> **What you will do**
Locate each line in the rows below that contains the word "full", and copy those lines. Case matters.
-----
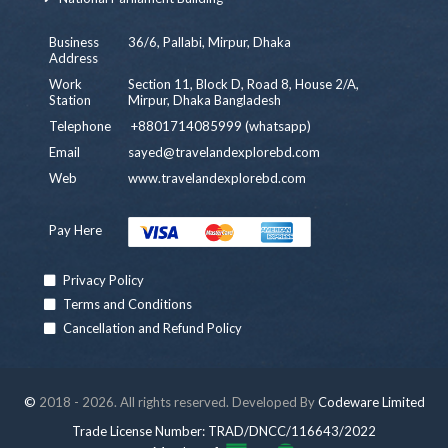
Business
36/6, Pallabi, Mirpur, Dhaka
Address
Work
Section 11, Block D, Road 8, House 2/A,
Station
Mirpur, Dhaka Bangladesh
Telephone
+8801714085999 (whatsapp)
Email
sayed@travelandexplorebd.com
Web
www.travelandexplorebd.com
Pay Here
Privacy Policy
Terms and Conditions
Cancellation and Refund Policy
©
2018 - 2026. All rights reserved. Developed By
Codeware Limited
Trade License Number: TRAD/DNCC/116643/2022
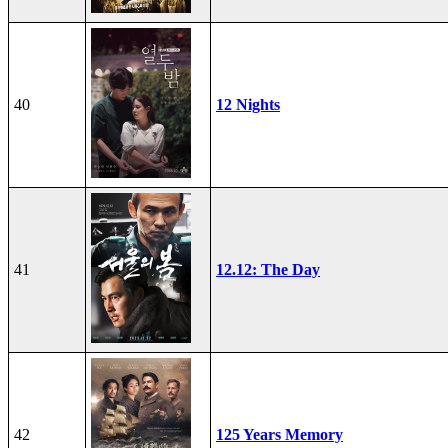
40
12 Nights
41
12.12: The Day
42
125 Years Memory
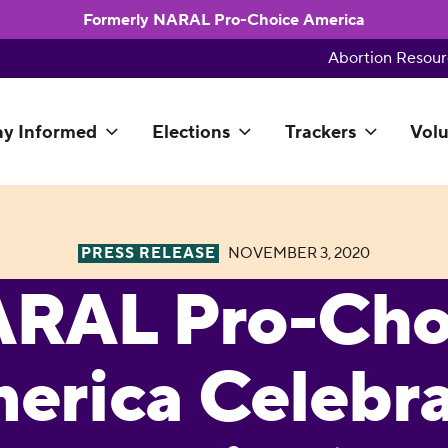
Formerly NARAL Pro-Choice America
Abortion Resour
ay Informed
Elections
Trackers
Volu
PRESS RELEASE
NOVEMBER 3, 2020
RAL Pro-Cho
erica Celebra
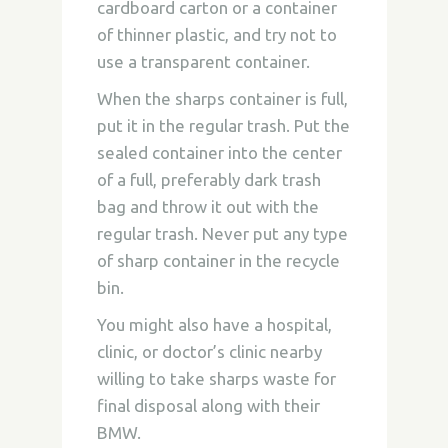
cardboard carton or a container
of thinner plastic, and try not to
use a transparent container.
When the sharps container is full,
put it in the regular trash. Put the
sealed container into the center
of a full, preferably dark trash
bag and throw it out with the
regular trash. Never put any type
of sharp container in the recycle
bin.
You might also have a hospital,
clinic, or doctor’s clinic nearby
willing to take sharps waste for
final disposal along with their
BMW.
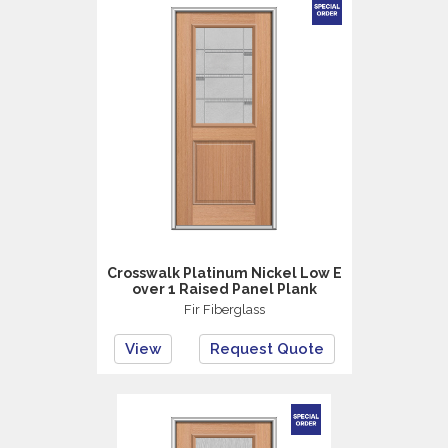
Crosswalk Platinum Nickel Low E
over 1 Raised Panel Plank
Fir Fiberglass
View
Request Quote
-----
> **Exercise answer**
When the sharps container is full,
of a full, preferably dark trash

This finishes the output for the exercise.